Hence, this set is a subspace of $\mathbb{R}^n \ $.

Given a vector $v \ $, define $k=a_1v_1+\dots + a_nv_n \ $. Define the map $\phi(v)=v-ka \ $. This map is linear: $\phi(c_1u+c_2v)= c_1u+c_2v-k(c_1u+c_2v)a = c_1u+c_2v-ak(c_1u)-ak(c_2v) = c_1(u-ak(u))+c_2(v-ak(v)) = c_1\phi(u)+c_2\phi(v) \ $. Note that $\text{ker}(\phi)=\left\{{v:k(v)=0}\right\} = \left\{{v:v=ca, \ c\in\mathbb{R}}\right\} \ $, and so $n-1=\text{dim}(\mathbb{R}^n)-\text\text{dim}(\text{ker}(\phi))=\text{dim}(\text{im}(\phi)) \ $.

A basis can be found by taking any basis that includes $a \ $ and applying the Gram-Schmidt process; since this process will produce an orthogonal basis, that basis minus the normed $a \ $ will be contained in $a^\perp \ $, and hence be in this subspace.

11.1.2) Let $P^5 \ $ be the collection of polynomials with $\mathbb{Q} \ $ coefficients, degree at most 5. We aim to show this is a space of dimension 6, with $1, x, \dots, x^5 \ $ as a basis. We also wish to show $1,1+x,1+x+x^2, \dots, 1+x+x^2+x^3+x^4+x^5$ is a basis.

Note that $q_1 x^j + q_2 x^k = 0, \ 0\leq j<k\leq 5 \ \implies q_1=-q_2 x^{k-j} \implies q_1=q_1=0 \ $, and so the set $1, x, \dots, x^5 \ $ is a linearly independent set in $P^5 \ $.

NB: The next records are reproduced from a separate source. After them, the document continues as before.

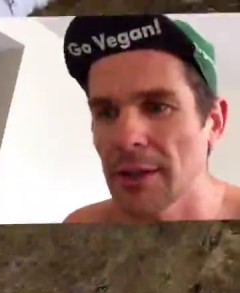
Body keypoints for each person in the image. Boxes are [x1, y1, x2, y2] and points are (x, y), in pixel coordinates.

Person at [60, 15, 240, 222]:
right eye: (106, 112)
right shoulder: (79, 226)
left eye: (157, 108)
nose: (126, 139)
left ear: (215, 122)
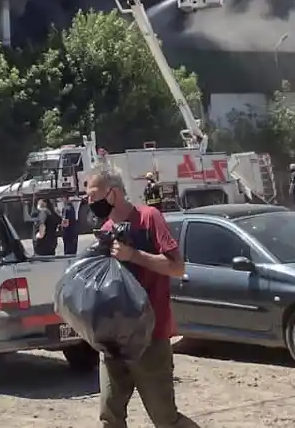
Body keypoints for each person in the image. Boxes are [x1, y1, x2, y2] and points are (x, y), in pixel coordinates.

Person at [85, 161, 199, 428]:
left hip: (150, 339)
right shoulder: (103, 233)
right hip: (114, 342)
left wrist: (133, 255)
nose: (89, 202)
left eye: (92, 195)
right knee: (110, 418)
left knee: (165, 420)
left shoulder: (149, 218)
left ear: (112, 193)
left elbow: (177, 267)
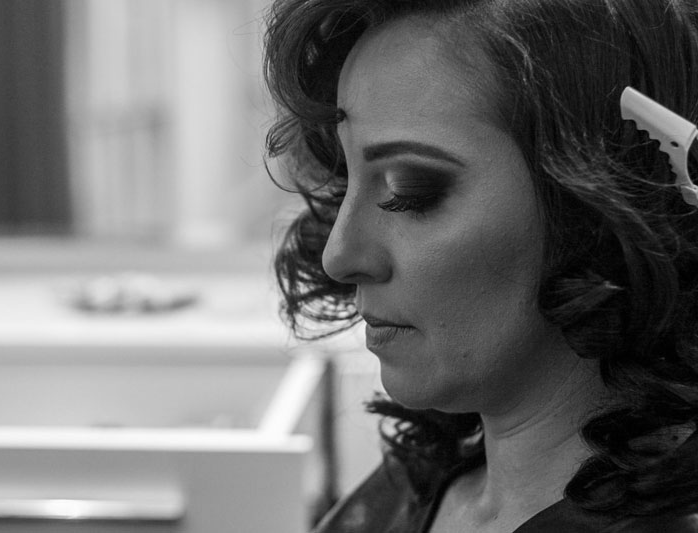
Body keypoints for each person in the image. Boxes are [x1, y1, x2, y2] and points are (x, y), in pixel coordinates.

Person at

By definition of polynomial, all polynomials are certainly in the span of this set, and since the span of this set is contained in the space, and it is linearly independent, it is a basis, implying $\text{dim}(P_5)=6 \ $

Now define $f_0=1, \ f_1=1+x, \ \dots, f_5 = 1+x+x^2+x^3+x^4+x^5 \ $.

For any function

$f=a_0+a_1x+a_2x^2+a_3x^3+a_4x^4+a_5x^5\in P_5 \ $,

define

$c_5= a_5, \ c_4=a_4-a_5, \ c_3=a_3-a_4, \ c_2=a_2-a_3, \ c_1=a_1-a_2, \ c_0=a_0-a_1 \ $.

Then

$c_0f_0+c_1f_1+c_2f_2+c_3f_3+c_4f_4+c_5f_5 \ $

$=(c_0)+(c_1+c_1x)+(c_2+c_2x+c_2x^2)+(c_3+c_3x+c_3x^2+c_3x^3)+(c_4+c_4x+c_4x^2+c_4x^3+c_4x^4)+(c_5+c_5x+c_5x^3+c_5x^3+c_5x^4+c_5x^5) \ $

$=(c_0+c_1+c_2+c_3+c_4+c_5)+(c_1+c_2+c_3+c_4+c_5)x+(c_2+c_3+c_4+c_5)x^2+(c_3+c_4+c_5)x^3+(c_4+c_5)x^4+c_5x^5 \ $

$=a_0+a_1x+a_2x^2+a_3x^4+a_5x^5 = f \ $.

Hence $f\in P_5 \implies f\in \text{span}(f_0, \dots, f_5) \ $. So $P_5 \subset \text{span}(f_0, \dots, f_5) \ $

We certainly have $\text{span}(f_0, \dots, f_5) \subset P_5 \ $, since $\forall i, f_i \in P_5 \ $. So $\text{span}(f_0, \dots, f_5)=P_5 \ $.

Now suppose we have $\Sigma a_i f_i(z) = 0 \ \forall z\in\mathbb{C} \ $. Then we have

$\Sigma a_if_i(z) \ $

$=(a_0+a_1+a_2+a_3+a_4+a_5)+(a_1+a_2+a_3+a_4+a_5)z+(a_2+a_3+a_4+a_5)z^{[2]}+(a_3+a_4+a_5)z^{[3]}+(a_4+a_5)z^{[4]}+a_5z^{[5]}=0 \ $

Of course, this implies $a_5=0 \ $, which causes a chain of implications $\implies a_4=0 \implies a_3=0 \implies a_2=0 \implies a_1=0 \implies a_0=0 \ $. Hence, the $f_i \ $ are linearly independent. Therefore, they constitute a basis for $P_5 \ $.